▶ **WHAT TO WORK ON**:
1. Reproduce the stretch of the recorded performance encoding text from "The performance element begins" through "of the event.".
2. In the word transcription listing below, swap every "Transcribe" for "Type out" and give back the listing with nothing else altered.

▶ **SOURCE EXTRACT**:
§ §

The following elements are available to encode information about a recorded performance:

A presentation of one or more musical works.
A recorded performance.
References an external digital audio or video file.
Defines a time segment of interest within a recording or within a digital audio or video file.
Indicates a point in time either absolutely (using the absolute attribute), or relative to another when element (using the since, interval and inttype attributes).

The performance element begins a subtree of the music element and appears alongside with, or instead of, body (described in 2.1.2 General Music Structure Elements) and facsimile (described in 12.1 Facsimiles). A performance element represents one recorded performance event. As a performance may be recorded in multiple formats or by different personnel or using different equipment, the performance element may group one or more recordings of the event.

The decls attribute can be used to point to performance medium metadata for the performed work. See 3.6.7 Performance Medium and 3.5 Functional Requirements for Bibliographic Records (FRBR) for more details.

The recording element identifies a single recording event taking place within an absolute temporal space. The class att.mediaBounds contains attributes that can be used to define this space:

@
Specifies a point where the relevant content begins. A numerical value must be less and a time value must be earlier than that given by the end attribute.
@
Specifies a point where the relevant content ends. If not specified, the end of the content is assumed to be the end point. A numerical value must be greater and a time value must be later than that given by the begin attribute.
@
betype (att.mediaBounds)
Type of values used in the begin/end attributes. The begin and end attributes can only be interpreted meaningfully in conjunction with this attribute.

The avFile element identifies an external file associated with a recording act. In the simplest case, the recording element will contain one avFile element identifying a file that represents it. The target attribute contains the URI of the digital media file. Use of the mimetype attribute is recommended for the avFile element. Its value should be a valid MIME media type defined by the Internet Engineering Task Force in RFC 2046. It is also recommended that all avFile elements have a recording or clip parent which bears the begin, end, and betype attributes.

<performance>
<recording begin="00:00:00.00" betype="time" end="00:03:10.00">
<avFile mimetype="audio/wav" target="http://example.com/path/to/audio/recording"/>
</recording>
</performance>
Listing 404.

§ §

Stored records

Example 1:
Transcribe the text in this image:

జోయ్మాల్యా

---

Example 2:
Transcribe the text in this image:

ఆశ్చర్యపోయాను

§ §

▶ **SOLUTION SET**:
1.
The performance element begins a subtree of the music element and appears alongside with, or instead of, body (described in 2.1.2 General Music Structure Elements) and facsimile (described in 12.1 Facsimiles). A performance element represents one recorded performance event. As a performance may be recorded in multiple formats or by different personnel or using different equipment, the performance element may group one or more recordings of the event.

2.
Example 1:
Type out the text in this image:

జోయ్మాల్యా

---

Example 2:
Type out the text in this image:

ఆశ్చర్యపోయాను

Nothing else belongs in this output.